But the NFT prototype we created in a one-night hackathon had some shortcomings. You couldn’t store the actual digital artwork in a blockchain; because of technical limits, records in most blockchains are too small to hold an entire image. Many people suggested that rather than trying to shoehorn the whole artwork into the blockchain, one could just include the web address of an image, or perhaps a mathematical compression of the work, and use it to reference the artwork elsewhere.

We took that shortcut because we were running out of time. Seven years later, all of today’s popular NFT platforms still use the same shortcut. This means that when someone buys an NFT, they’re not buying the actual digital artwork; they’re buying a link to it.
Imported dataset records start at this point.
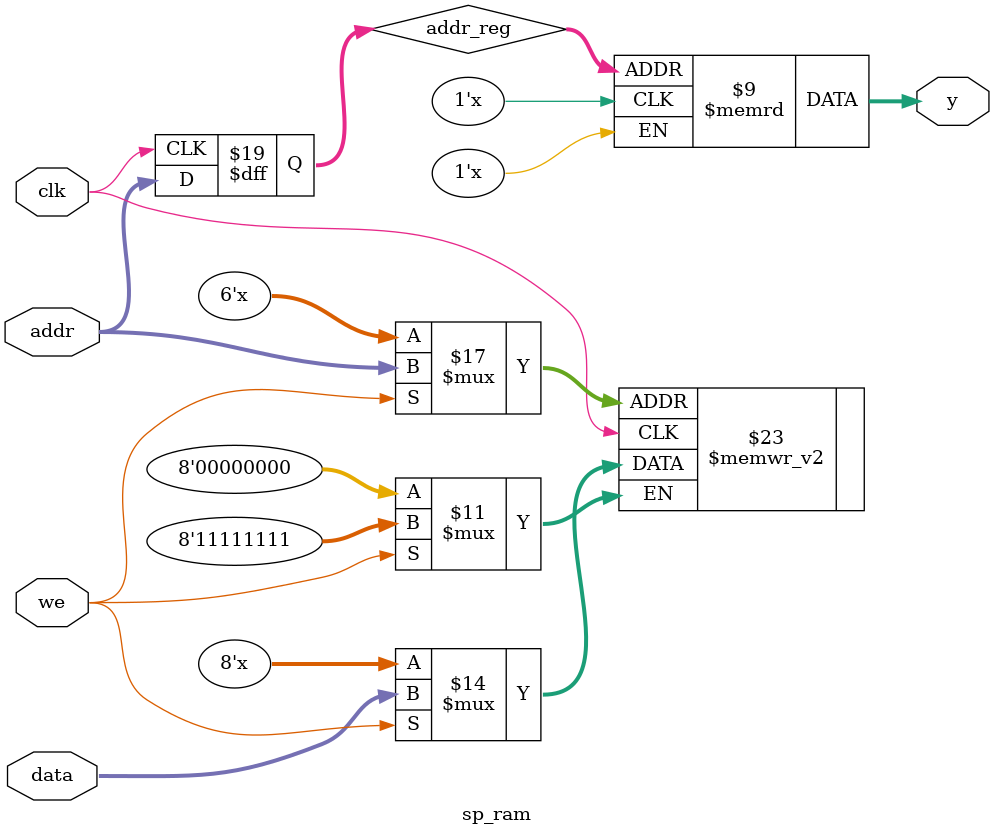
<source format=v>
module sp_ram (
  input [5:0] addr,
  input [7:0] data,
  input we,clk,
  output [7:0] y
);
  
  reg [7:0] ram[63:0];
  reg [5:0] addr_reg;
  always @(posedge clk)
  begin  
    if (we)
      ram[addr] <= data;
      addr_reg <= addr;
  end
  
  assign y = ram[addr_reg];
endmodule   

</source>
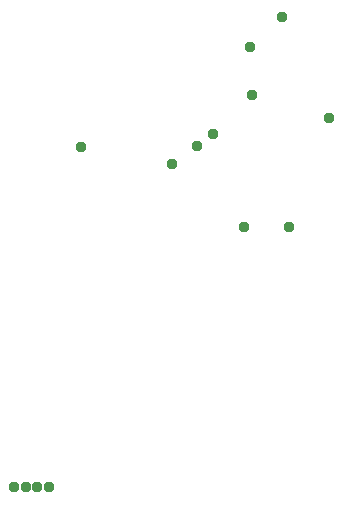
<source format=gbr>
G04 EAGLE Gerber RS-274X export*
G75*
%MOMM*%
%FSLAX34Y34*%
%LPD*%
%INSoldermask Bottom*%
%IPPOS*%
%AMOC8*
5,1,8,0,0,1.08239X$1,22.5*%
G01*
%ADD10C,0.959600*%


D10*
X34000Y19000D03*
X44000Y19000D03*
X54000Y19000D03*
X64000Y19000D03*
X91000Y307000D03*
X168000Y293000D03*
X203000Y318000D03*
X236000Y351000D03*
X189000Y308000D03*
X234000Y392000D03*
X301000Y332000D03*
X261000Y417000D03*
X267000Y239000D03*
X229000Y239000D03*
M02*

</source>
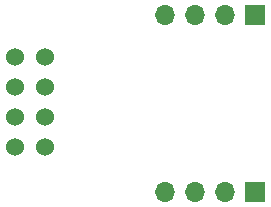
<source format=gbr>
%TF.GenerationSoftware,KiCad,Pcbnew,5.1.6-c6e7f7d~87~ubuntu20.04.1*%
%TF.CreationDate,2020-10-09T15:59:18-05:00*%
%TF.ProjectId,ESP8266-breakout-board,45535038-3236-4362-9d62-7265616b6f75,1.0*%
%TF.SameCoordinates,Original*%
%TF.FileFunction,Copper,L1,Top*%
%TF.FilePolarity,Positive*%
%FSLAX46Y46*%
G04 Gerber Fmt 4.6, Leading zero omitted, Abs format (unit mm)*
G04 Created by KiCad (PCBNEW 5.1.6-c6e7f7d~87~ubuntu20.04.1) date 2020-10-09 15:59:18*
%MOMM*%
%LPD*%
G01*
G04 APERTURE LIST*
%TA.AperFunction,ComponentPad*%
%ADD10O,1.700000X1.700000*%
%TD*%
%TA.AperFunction,ComponentPad*%
%ADD11R,1.700000X1.700000*%
%TD*%
%TA.AperFunction,ComponentPad*%
%ADD12C,1.524000*%
%TD*%
G04 APERTURE END LIST*
D10*
%TO.P,J1,4*%
%TO.N,/Vcc*%
X87380000Y-155000000D03*
%TO.P,J1,3*%
%TO.N,/RESET*%
X89920000Y-155000000D03*
%TO.P,J1,2*%
%TO.N,/CH_PD*%
X92460000Y-155000000D03*
D11*
%TO.P,J1,1*%
%TO.N,/TXD*%
X95000000Y-155000000D03*
%TD*%
%TO.P,J3,1*%
%TO.N,/GND*%
X95000000Y-170000000D03*
D10*
%TO.P,J3,2*%
%TO.N,/GPIO2*%
X92460000Y-170000000D03*
%TO.P,J3,3*%
%TO.N,/GPIO0*%
X89920000Y-170000000D03*
%TO.P,J3,4*%
%TO.N,/RXD*%
X87380000Y-170000000D03*
%TD*%
D12*
%TO.P,U1,1*%
%TO.N,/GND*%
X77270000Y-158567000D03*
%TO.P,U1,2*%
%TO.N,/GPIO2*%
X77270000Y-161107000D03*
%TO.P,U1,3*%
%TO.N,/GPIO0*%
X77270000Y-163647000D03*
%TO.P,U1,4*%
%TO.N,/RXD*%
X77270000Y-166187000D03*
%TO.P,U1,5*%
%TO.N,/TXD*%
X74730000Y-158567000D03*
%TO.P,U1,6*%
%TO.N,/CH_PD*%
X74730000Y-161107000D03*
%TO.P,U1,7*%
%TO.N,/RESET*%
X74730000Y-163647000D03*
%TO.P,U1,8*%
%TO.N,/Vcc*%
X74730000Y-166187000D03*
%TD*%
M02*

</source>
And worse, they’re buying a link that, in many cases, lives on the website of a new start-up that’s likely to fail within a few years. Decades from now, how will anyone verify whether the linked artwork is the original?

Anil Dash helped create the first NFT spec in a coding jam, and it had serious limitations. The bit-limitation is huge. NFT's still only contain a URL. What happens if the website hosting that URL goes down? Well now your NFT points to nothing because it's actually just a fucking link, not an actual image.

But sure, this somehow has actual utility in a world where data can be copied infinitely at no cost and that's a good thing. We should be fighting to remove paywalls to access information, not adding fucking digital ones.

Because I just can't wait for every college textbook to be an NFT to try to stop textbook piracy. What a joke. That shit just makes me want to pirate things and break digital locks more. Yarr Harr Fiddle Dee Dee!